Craigmore's fodder beet, kale and italian ryegrass crops are fed to their livestock over winter to meet production targets.

The station's 10.4ha crop of brigadier fodder beet was sown on October 14 at a rate of 80,000 seeds per hectare and has an expected yield of 18 to 24 tonnes per hectare.

It is used to meet the 150 grams per day production targets for the station's elk-crossed mixed sex weaner deer for the spring market.

It was the third week the deer had been on the crop and the station's management team said favourable weather conditions and feeding out a high protein and fibre rich supplement were critical in hitting that growth rate target.

"The more we strike into that good spring market, the better. They are 72kg coming on here and we have to put 30kg on them," Andrew Fraser says.

The weaners are currently getting baleage fed out and will be fed silage and barley over winter, he says.

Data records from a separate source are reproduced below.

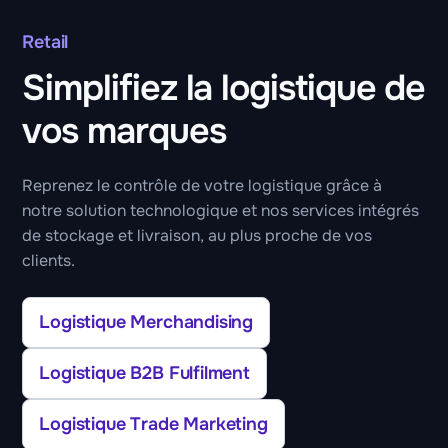
Retail
Simplifiez la logistique de
vos marques
Reprenez le contrôle de votre logistique grâce à
notre solution technologique et nos services intégrés
de stockage et livraison, au plus proche de vos
clients.
Logistique Merchandising
Logistique B2B Fulfilment
Logistique Trade Marketing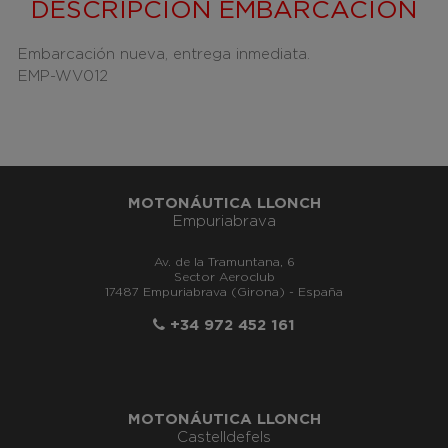
DESCRIPCIÓN EMBARCACIÓN
Embarcación nueva, entrega inmediata.
EMP-WV012
MOTONÁUTICA LLONCH
Empuriabrava
Av. de la Tramuntana, 6
Sector Aeroclub
17487 Empuriabrava (Girona) - España
+34 972 452 161
MOTONÁUTICA LLONCH
Castelldefels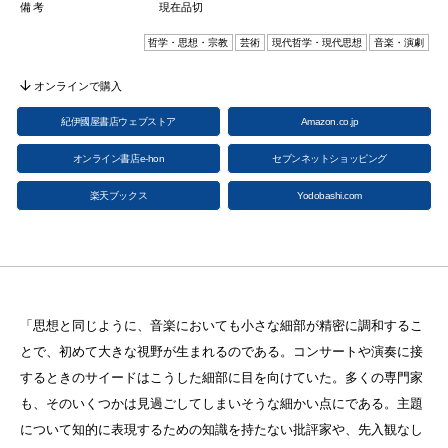
備考
現在品切
哲学・思想・宗教
芸術
現代哲学・現代思想
音楽・演劇
オンラインで購入
紀伊國屋書店ウェブストア
Amazon.co.jp
オンライン書店e-hon
セブンネットショッピング
楽天ブックス
Yodobashi.com
「思想と同じように、音楽においても小さな細部が精密に調和するこ
とで、初めて大きな視野が生まれるのである。コンサートや演奏に接
するときのサイードはこうした細部に目を向けていた。多くの専門家
も、そのいくつかは見過ごしてしまいそうな細かい点にである。主題
について知的に表現するための知識を持たない批評家や、先入観なし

Deer were a good match for fodder beet because they were self-regulated eaters. Unlike cattle, they did not gorge themselves and this limited the risk of acidosis, an illness caused by an excessive intake of feeds rich in starch and carbohydrates. It causes abnormal acid fermentation in the animal's rumen and can kill livestock if untreated.

Allowing two weeks for the rumen to adjust to a new diet helped prevent this illness, retired Lincoln University plant scientist Warwick Scott told farmers at the field day.

"The young stock are on a bulb crop. They haven't been on this before and it's a real change."

He urged the importance of knowing accurately how much dry matter yield the crop had. Erratic plant spacing in fodder beet crops could skew crop yield estimates.

This was caused by the beet's seed, which was a cluster that had several seeds in it. This cluster could be chopped up but that ran the risk of double "runt" bulbs forming.

Similar feed principles should be used on brassica crops such as kale, he said.

"Start your animals on it slowly and feed that fibre. You have got to slow down that passage to the rumen."

Craigmore has 19.4ha of sovereign and gruner kale used for wintering bulls.

Their 26.7ha of rape and 22.7ha of italian ryegrass crops were fed to their 2000 inlamb hoggets. For sheep grazing on that crop 80-grams-a-day weight gain was targeted.

Ad Feedback

Although low yielding, the big advantage using italian ryegrass was its re-growth after grazing. That occurred as long as the crop was back-fenced. It was a high quality crop and also produced excellent silage for young stock, Warwick said.

He also suggested supplementing the hoggets diet with feeding out fibre with the rape.

Growing a feed crop was like running a marathon. Failing to achieve those liveweight gains once the livestock was on the crop meant not finishing the marathon, PGG Wrightson ruminant nutritionist Charlotte Westwood said.

The key driver for stock doing well on winter feed crops was knowing the total kilograms of dry matter feed available.

"Dry matter consumed is 99 per cent of the focus of nutrition."

Crop utilisation also impacted on that feed availably. No farmer would ever use 100 per cent of their crop and they needed to factor crop wastage into their feed budget, she said.

She urged getting crop samples tested for their dry matter percentage.

Winter feed crops should be a low proportion of animals' diet during their first few weeks on the crop.

Most of the nutritional and health challenges among livestock occurred during their first two to three weeks on a winter crop. To minimise that the crop should provide a low proportion of the animals' diet during that initial period, she said.

"The crop, even though it's green, is the most different type of feed that you can possibly think of compared to grass and it will take up to three weeks for the rumen to transition the types of microbes from grass onto a crop-predominant diet."

Putting the stock onto those crops with a full stomach also reduced the risk of acidosis and nitrate poisoning, she said.

As a general rule, fibre was required as a supplement for livestock on winter feed crops. Cattle and deer required at least 30 per cent of their diet to be fibre when eating high quality winter forage crops, while lambs needed 10 per cent, she said.